Now, individual sponsors can do all sorts of crazy things. Anecdotally, they sometimes end up falling off the wagon with their sponsees, and as Glaser noted in her book, the role can be exploited for sexual purposes. It's called the "13th Step," but what Glaser and Hayes could have learned from attending a meeting is that AA is very good at self-policing these problems. The term "13th Step" exists as a warning that's also codified in the sponsorship literature, which recommends same-gender-or-preference pairings. The sponsor relationship is a pivotal, yet much-misunderstood part of AA. Glaser's right about the implicit power sponsors can have over members, but because it is so important, the groups are very watchful of those relationships. Bad sponsors, especially "13th-Steppers," are quickly and thoroughly called out.

Hayes: "Courts say, you are sentenced to go to a 12-step recovery. or we pay sometimes, whether it's health insurance, or it's for Medicaid, right, a recovery program, a treatment program is 28 days of this specific type of treatment."

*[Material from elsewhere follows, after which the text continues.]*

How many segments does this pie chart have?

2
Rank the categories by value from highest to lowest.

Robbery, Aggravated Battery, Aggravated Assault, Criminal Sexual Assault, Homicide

To be clear, no insurance body or government agency, nor anyone anywhere ever, pays a fee for Alcoholics Anonymous. Meetings at treatment facilities are no different, and are an example of cooperation, not affiliation, with professional treatment.

Glaser: "By the way, that's illegal. To be sentenced to AA is against the law. It's a violation of the First Amendment."

That's not entirely true. While there are court cases about this, even those jurisdictions allow AA as an option as long as a "secular" option is also available. One powerful substrata of opposition to AA is among atheists who feel the group features too many religious overtones. Penn and Teller devoted a good portion of their showBullshit! to this idea, and Glaser brings it up, too. The word "God" is mentioned in five of the 12 steps, although with the caveat "as we understand Him," and every meeting closes with a hand-holding recitation of The Lord's Prayer. Members are free to skip any of that, and warned not to push matters of faith (or atheism) on others.

In practice, many members replace "God" with "Higher Power," and often consider the group as a whole to fulfill that role. Still, it's a fair point in a legal sense, but that's really not AA's problem. They don't recruit from the courts, but neither will they turn anyone away:

We cannot discriminate against any prospective A.A. member, even if he or she comes to us under pressure from a court, an employer, or any other agency.

Here's hoping that Hayes will correct the record that was so badly distorted on his show.

As for Glaser, her piece is actually not completely useless, as it does make a somewhat compelling case that the medical establishment and the government are farming out too much responsibility to a recovery support group. If doctors were sending cancer patients to a support group and calling it "treatment," no one would attack the support groups, yet this is what Glaser has done.

It should also be noted that while Glaser criticizes AA for its lack of scientific backing, she shifts deftly between vague scientific citations and anecdotal evidence, and even conducts a medical experiment on herself against the advice of her doctor. The only "irrationality" she's proven, beyond any doubt, is her own, and The Atlantic's editors.